Most international festivals at Yoyogi Park feature a single country, a single culture, and give us all we can handle in terms of food, drinks and entertainment. EuroFest takes a different approach, and gives visitors a little taste of a lot of different places.
Held in Yoyogi Park's event area, EuroFest takes place over a Saturday and Sunday in early August and brings a very nice variety of performers and events along with an impressive selection of food. Japan sometimes shoehorns European cuisine into a narrow oversimplification. Not so here. EuroFest seemed to me quite authentic, with a lot more to offer than just German beer and Italian pizza.
The food options brought a wealth of surprises. I was able to find some excellent Polish kielbasa (smoked sausage), paella, sauerkraut, and Bulgarian meatballs. The only disappointment I found was a place advertising Greek gyros, which turned out to be the same old Turkish kebab that you can find on many street corners in Tokyo.
The drink selection was equally as nice. There was some sangria from Spain and wine from Bulgaria. While of course the famous European beers were widely available, there was a nice row of beer vendors from all over Europe, from Wales to Italy.
The entertainment was just as varied as the food. I was able to see a performance by a Swiss alphorn group, a yodeler, and a Swedish folk dancing troupe. The weekend's lineup featured Irish dancers, Scottish bagpipers, Spanish flamenco dancers, French swing band, and belly dancers. Not enough? OK, how about the British rock tribute band, a French clown, and a jazz quartet?
There were also plenty of other smaller things to do and see. Tourism bureaus from Lithuania and France were distributing information, there was a place where you could try dressing up in a leprechaun mascot costume, and British car maker Lotus had some of their sports car models on display. Overall, there was plenty to do and see, and EuroFest was a very nice time.
Entrance to EuroFest is free. It is held in the event square near the permanent stage in Tokyo’s Yoyogi Park, near the NHK building. It is about a 5 minute walk from Harajuku Station (JR Yamanote Line) or Meijijingumae Station (Chiyoda Line), and a 10 minute walk from Yoyogi-hachiman Station (Odakyu Line).
══════════════════════════════
→ **Requirement 1**:
According to the EuroFest article, how long is the walk from Harajuku Station to the festival?
→ **Requirement 2**:
Can you write out the EuroFest article from "The drink selection" to "Wales to Italy.", swapping "sangria" for "cider"?
The data that comes after the EuroFest article isn't needed.
══════════════════════════════
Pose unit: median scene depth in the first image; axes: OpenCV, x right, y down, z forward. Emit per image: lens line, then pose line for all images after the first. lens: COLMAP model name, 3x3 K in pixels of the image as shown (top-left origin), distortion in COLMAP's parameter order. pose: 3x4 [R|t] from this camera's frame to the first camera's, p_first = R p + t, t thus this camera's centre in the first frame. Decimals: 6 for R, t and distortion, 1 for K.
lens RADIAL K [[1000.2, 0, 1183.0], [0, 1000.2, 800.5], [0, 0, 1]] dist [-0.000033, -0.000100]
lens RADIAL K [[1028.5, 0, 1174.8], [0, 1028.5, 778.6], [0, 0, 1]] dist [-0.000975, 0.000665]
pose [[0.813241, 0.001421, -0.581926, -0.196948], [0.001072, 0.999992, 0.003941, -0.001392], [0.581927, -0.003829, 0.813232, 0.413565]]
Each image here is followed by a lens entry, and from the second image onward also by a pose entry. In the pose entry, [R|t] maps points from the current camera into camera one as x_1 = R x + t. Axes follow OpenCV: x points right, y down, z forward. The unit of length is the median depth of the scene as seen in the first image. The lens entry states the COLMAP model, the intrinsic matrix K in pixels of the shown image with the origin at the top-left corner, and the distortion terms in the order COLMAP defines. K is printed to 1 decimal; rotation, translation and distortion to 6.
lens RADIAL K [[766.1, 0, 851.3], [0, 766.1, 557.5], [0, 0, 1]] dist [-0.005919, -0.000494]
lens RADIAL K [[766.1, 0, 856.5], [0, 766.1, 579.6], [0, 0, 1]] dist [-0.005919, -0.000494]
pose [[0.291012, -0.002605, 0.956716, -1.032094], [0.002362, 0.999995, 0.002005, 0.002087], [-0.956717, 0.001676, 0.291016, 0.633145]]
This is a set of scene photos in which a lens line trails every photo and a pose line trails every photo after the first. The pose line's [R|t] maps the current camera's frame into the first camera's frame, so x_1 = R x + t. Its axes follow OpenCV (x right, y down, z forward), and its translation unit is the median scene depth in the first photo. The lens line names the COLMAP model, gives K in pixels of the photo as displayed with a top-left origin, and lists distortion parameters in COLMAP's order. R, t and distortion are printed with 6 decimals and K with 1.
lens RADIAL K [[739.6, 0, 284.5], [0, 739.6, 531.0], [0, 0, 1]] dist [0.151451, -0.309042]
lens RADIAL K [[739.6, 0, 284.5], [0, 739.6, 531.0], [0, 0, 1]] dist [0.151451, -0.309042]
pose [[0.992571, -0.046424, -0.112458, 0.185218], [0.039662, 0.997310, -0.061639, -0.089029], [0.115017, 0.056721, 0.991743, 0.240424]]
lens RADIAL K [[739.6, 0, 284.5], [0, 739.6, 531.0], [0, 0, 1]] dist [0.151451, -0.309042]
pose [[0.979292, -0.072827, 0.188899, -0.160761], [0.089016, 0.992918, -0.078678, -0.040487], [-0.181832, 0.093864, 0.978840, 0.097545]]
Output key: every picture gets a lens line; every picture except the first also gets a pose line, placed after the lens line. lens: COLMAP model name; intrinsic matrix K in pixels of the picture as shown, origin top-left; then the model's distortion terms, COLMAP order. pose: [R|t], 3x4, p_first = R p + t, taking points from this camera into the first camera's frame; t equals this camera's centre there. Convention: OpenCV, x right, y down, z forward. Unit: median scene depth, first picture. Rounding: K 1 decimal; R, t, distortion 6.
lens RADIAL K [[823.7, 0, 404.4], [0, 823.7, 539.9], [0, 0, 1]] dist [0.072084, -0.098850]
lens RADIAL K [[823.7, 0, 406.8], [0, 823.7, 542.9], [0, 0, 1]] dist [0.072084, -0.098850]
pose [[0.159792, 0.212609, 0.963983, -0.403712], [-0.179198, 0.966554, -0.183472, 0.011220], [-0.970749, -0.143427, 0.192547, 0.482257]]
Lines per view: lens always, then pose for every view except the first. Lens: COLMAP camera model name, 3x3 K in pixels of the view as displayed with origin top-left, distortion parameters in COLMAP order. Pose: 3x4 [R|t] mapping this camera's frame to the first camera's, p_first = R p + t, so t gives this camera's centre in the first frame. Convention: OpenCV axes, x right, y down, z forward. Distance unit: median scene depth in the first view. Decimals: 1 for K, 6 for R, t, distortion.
══════════════════════════════
→ **Answer 1**:
About 5 minutes.

→ **Answer 2**:
The drink selection was equally as nice. There was some cider from Spain and wine from Bulgaria. While of course the famous European beers were widely available, there was a nice row of beer vendors from all over Europe, from Wales to Italy.